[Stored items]
────────────────────
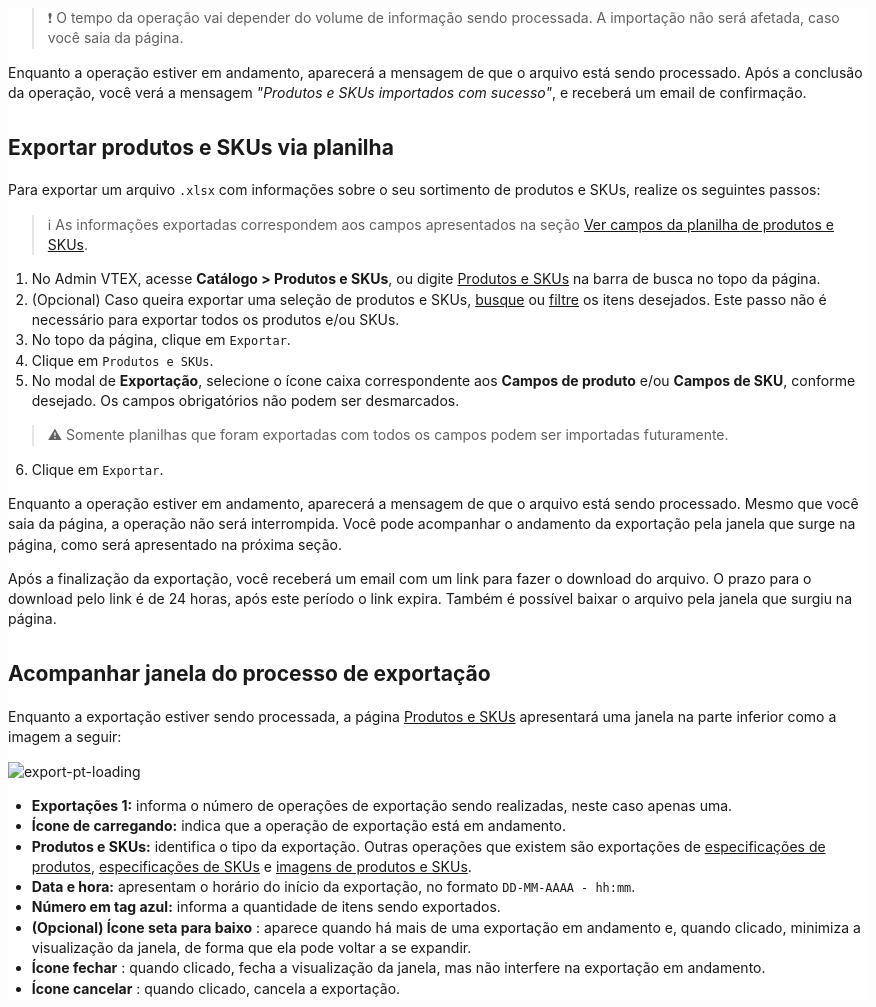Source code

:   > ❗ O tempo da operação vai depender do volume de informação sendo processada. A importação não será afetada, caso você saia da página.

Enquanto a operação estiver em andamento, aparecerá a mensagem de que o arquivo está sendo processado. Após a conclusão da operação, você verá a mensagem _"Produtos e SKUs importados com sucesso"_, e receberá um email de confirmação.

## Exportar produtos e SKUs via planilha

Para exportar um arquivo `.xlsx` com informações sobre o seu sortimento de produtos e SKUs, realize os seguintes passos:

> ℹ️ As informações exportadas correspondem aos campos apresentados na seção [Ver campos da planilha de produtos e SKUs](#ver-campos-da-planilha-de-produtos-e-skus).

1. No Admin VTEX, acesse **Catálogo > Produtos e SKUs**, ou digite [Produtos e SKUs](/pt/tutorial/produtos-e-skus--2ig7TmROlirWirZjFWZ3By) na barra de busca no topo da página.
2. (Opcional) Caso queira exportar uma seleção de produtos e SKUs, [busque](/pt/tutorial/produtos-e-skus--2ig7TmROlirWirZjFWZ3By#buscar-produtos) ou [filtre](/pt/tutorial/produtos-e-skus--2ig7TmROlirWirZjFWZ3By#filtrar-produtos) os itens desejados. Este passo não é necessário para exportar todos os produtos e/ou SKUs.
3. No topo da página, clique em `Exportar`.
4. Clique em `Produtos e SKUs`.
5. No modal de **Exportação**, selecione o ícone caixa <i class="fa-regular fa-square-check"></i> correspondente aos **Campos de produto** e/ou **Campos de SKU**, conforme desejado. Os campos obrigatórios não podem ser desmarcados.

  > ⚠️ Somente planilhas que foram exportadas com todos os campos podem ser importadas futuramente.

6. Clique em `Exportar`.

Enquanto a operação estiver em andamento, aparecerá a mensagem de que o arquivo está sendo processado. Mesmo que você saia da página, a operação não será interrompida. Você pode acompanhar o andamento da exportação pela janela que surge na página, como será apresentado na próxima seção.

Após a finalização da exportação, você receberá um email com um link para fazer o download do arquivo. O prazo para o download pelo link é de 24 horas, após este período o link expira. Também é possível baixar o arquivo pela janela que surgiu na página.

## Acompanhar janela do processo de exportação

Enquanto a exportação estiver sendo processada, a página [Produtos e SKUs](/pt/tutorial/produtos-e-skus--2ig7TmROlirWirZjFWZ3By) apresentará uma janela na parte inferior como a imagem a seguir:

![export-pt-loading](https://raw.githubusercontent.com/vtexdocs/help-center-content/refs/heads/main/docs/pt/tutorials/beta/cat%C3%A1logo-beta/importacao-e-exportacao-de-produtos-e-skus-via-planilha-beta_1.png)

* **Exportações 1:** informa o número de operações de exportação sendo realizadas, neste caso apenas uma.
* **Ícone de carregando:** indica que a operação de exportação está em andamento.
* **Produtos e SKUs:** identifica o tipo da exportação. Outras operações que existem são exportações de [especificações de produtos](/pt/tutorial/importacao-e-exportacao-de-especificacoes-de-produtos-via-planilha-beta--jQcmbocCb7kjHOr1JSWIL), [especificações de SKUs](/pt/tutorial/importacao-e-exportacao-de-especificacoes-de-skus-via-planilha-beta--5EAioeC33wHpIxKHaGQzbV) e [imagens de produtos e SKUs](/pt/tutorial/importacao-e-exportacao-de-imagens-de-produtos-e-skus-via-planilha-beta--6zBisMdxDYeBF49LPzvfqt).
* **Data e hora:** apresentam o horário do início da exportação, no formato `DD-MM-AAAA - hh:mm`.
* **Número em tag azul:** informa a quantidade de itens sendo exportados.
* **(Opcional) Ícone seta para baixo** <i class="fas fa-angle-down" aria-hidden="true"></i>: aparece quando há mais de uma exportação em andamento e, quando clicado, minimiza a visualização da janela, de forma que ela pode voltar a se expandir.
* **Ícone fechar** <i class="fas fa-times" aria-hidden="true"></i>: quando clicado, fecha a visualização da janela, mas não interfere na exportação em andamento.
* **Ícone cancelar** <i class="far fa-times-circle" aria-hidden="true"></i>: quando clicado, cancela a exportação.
────────────────────
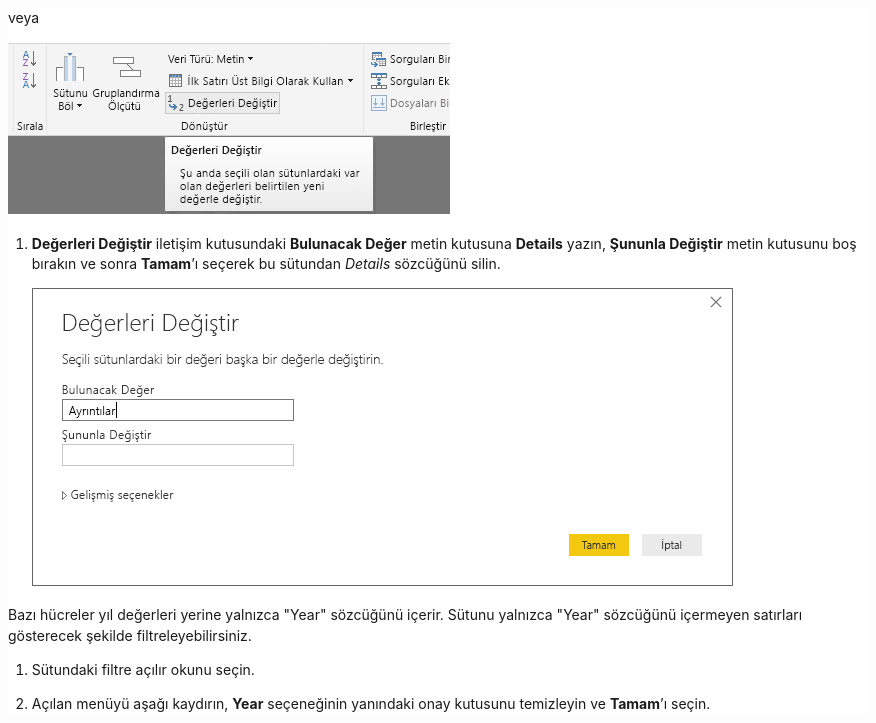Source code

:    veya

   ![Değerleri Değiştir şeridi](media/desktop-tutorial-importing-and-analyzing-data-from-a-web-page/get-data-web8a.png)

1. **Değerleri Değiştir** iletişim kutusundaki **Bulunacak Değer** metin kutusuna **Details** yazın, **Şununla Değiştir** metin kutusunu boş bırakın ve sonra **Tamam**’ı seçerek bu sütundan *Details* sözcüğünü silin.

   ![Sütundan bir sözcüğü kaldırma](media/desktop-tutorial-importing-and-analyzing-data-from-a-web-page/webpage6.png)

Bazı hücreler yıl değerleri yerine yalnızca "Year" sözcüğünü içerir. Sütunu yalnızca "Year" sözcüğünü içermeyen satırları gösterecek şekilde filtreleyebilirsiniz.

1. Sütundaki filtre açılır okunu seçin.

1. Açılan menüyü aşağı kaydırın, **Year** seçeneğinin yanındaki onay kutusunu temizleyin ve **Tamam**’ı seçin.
────────────────────
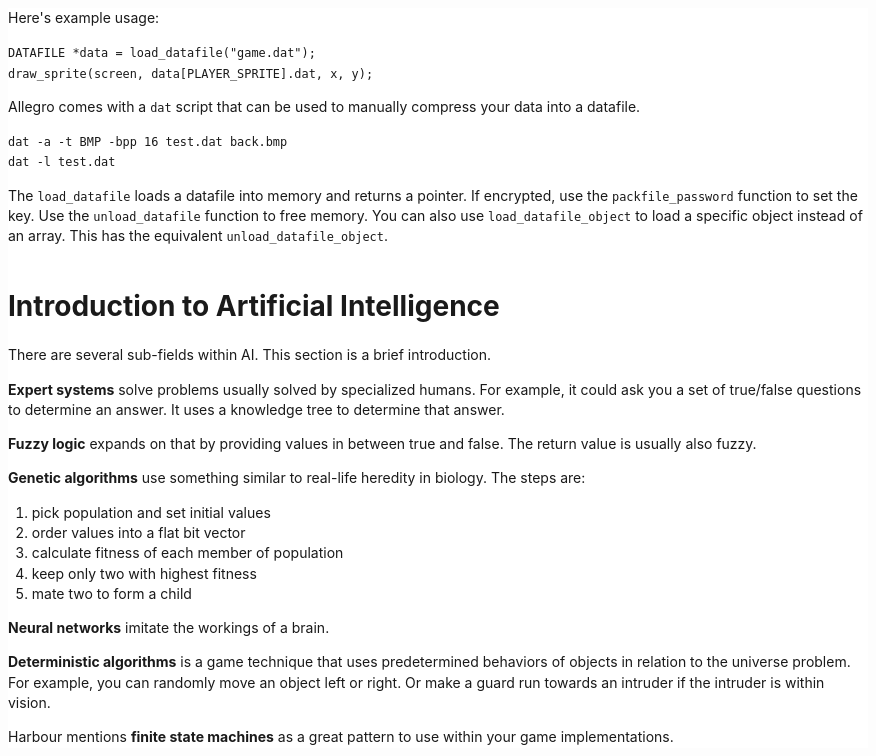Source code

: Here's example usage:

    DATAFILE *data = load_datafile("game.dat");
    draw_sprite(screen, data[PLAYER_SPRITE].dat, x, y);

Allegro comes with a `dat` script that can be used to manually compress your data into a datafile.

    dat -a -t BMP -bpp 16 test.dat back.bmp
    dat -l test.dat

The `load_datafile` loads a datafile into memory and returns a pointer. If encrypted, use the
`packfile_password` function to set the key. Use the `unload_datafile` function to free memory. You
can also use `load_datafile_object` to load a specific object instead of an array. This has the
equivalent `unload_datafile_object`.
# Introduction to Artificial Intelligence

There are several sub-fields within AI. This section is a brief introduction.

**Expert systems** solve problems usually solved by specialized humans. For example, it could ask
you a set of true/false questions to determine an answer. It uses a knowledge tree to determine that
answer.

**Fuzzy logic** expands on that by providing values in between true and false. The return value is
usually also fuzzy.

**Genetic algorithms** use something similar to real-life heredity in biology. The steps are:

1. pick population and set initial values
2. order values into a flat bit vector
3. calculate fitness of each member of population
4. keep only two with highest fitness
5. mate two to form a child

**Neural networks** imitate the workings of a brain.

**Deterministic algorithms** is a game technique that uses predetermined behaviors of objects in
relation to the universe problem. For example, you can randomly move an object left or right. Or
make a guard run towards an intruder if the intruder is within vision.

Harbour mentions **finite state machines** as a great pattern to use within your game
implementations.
────────────────────
Problem statement: From the entries, give the number of lines where the string "aria" is found, and nothing else.

Written reply: 3